» Pasaje proporcionado

Y, a cambio de hacer con el cuento de Thurber una operación similar a la del film de Kaye (usarlo solo como punto de partida), al Mitty de Stiller le sobran buenas ideas. Una de las principales consiste en darle ciertos matices a la gris existencia de su protagonista, que ahora tiene un oficio subvalorado (por no decir considerado obsoleto) por el mundo contemporáneo, pero infinitamente noble. Walter Mitty es el jefe del sector de negativos de fotografía –es decir, de esa cosa casi extinta que es la fotografía en fílmico– de la revista Life, justo en el momento en que la legendaria publicación está a punto de dejar el papel para ser únicamente un medio online, y él enfrenta el inminente e inevitable recorte de personal a manos de sus nuevos dueños. Mitty ama su trabajo y es esencialmente bueno con los demás; su único problema radica en ser un superhéroe en sus fantasías mientras que en la vida real no se atreve a dirigirle la palabra a su nueva compañera de oficina (Kristen Wiig, ex alumna de Saturday Night Live y hermosa incorporación de la nueva comedia americana al mainstream).

Otra de las grandes ventajas con la que contaba un Mitty para el siglo XXI son los efectos digitales: ahora sí que las aventuras del hombrecito gris en la tierra de sus propias fantasías se parecen, apropiadamente, a una superproducción de acción y explosiones hollywoodense, y su primera gran transición entre el hombre suburbano sin anécdotas y el paladín capaz de saltar al tercer piso de un edificio en llamas para rescatar al perro con tres patas de la chica de sus sueños, tiene toda la acción, la capacidad de asombro y dinámica de una película de Los Avengers (y el mismo absurdo, sólo que en este caso autoconsciente). El problema de la paleta digital es su abuso: al extenderse también a la infinidad de escenografías naturales por las que Mitty emprende sus nuevas aventuras en la vida real –por Groenlandia, Islandia, en medio del océano rodeado de tiburones, en Afganistán–, y contrario al concepto de Thurber, ya no distinguimos realmente una vida de otra.

» Material proporcionado
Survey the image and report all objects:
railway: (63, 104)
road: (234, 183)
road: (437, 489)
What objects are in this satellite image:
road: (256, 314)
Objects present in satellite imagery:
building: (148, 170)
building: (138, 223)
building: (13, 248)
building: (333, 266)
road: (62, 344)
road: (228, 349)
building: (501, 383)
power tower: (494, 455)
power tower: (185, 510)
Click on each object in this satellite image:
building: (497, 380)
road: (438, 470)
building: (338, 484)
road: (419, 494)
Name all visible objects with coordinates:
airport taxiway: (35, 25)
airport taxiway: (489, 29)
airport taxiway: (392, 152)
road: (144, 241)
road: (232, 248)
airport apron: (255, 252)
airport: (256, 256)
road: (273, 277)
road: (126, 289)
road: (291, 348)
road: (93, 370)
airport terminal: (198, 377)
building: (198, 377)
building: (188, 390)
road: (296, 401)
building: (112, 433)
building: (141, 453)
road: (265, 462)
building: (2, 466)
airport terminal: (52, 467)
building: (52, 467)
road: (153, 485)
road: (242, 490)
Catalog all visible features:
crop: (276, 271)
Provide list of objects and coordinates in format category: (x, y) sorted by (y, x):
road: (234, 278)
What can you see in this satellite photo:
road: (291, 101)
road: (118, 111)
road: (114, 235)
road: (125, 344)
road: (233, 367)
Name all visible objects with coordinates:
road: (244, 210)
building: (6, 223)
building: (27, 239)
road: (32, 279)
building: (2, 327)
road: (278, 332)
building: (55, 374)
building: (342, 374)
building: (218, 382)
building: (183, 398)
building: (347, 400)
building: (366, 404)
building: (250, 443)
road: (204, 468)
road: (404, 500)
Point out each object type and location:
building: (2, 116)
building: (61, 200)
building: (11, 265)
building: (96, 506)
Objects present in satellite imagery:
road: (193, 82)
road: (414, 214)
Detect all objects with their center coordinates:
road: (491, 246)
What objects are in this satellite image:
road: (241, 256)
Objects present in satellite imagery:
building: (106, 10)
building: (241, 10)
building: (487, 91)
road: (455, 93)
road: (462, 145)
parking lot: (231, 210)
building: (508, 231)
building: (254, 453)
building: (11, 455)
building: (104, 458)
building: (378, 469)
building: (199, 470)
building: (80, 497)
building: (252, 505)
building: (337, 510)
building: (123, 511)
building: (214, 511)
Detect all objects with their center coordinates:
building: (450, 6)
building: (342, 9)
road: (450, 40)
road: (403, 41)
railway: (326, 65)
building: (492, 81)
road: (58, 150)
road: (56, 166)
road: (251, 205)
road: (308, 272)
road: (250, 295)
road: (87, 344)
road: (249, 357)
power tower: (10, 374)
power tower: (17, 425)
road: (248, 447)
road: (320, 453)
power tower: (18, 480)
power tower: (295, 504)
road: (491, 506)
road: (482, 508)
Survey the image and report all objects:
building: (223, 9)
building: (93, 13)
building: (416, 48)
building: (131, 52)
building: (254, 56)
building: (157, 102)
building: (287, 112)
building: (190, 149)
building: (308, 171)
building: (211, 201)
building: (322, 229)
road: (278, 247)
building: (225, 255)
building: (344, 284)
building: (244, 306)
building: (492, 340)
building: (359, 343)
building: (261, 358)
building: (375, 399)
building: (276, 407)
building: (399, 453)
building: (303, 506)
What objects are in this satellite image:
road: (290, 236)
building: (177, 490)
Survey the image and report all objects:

» Tareas del ejercicio
1. Enumere todas las escenografías naturales que el pasaje proporcionado menciona como escenario de las nuevas aventuras de Mitty en la vida real.
2. Según el pasaje proporcionado, ¿qué puesto ocupa Walter Mitty en la revista Life?

» Resultados por tarea
1.
- Groenlandia
- Islandia
- En medio del océano rodeado de tiburones
- Afganistán

2. Es el jefe del sector de negativos de fotografía.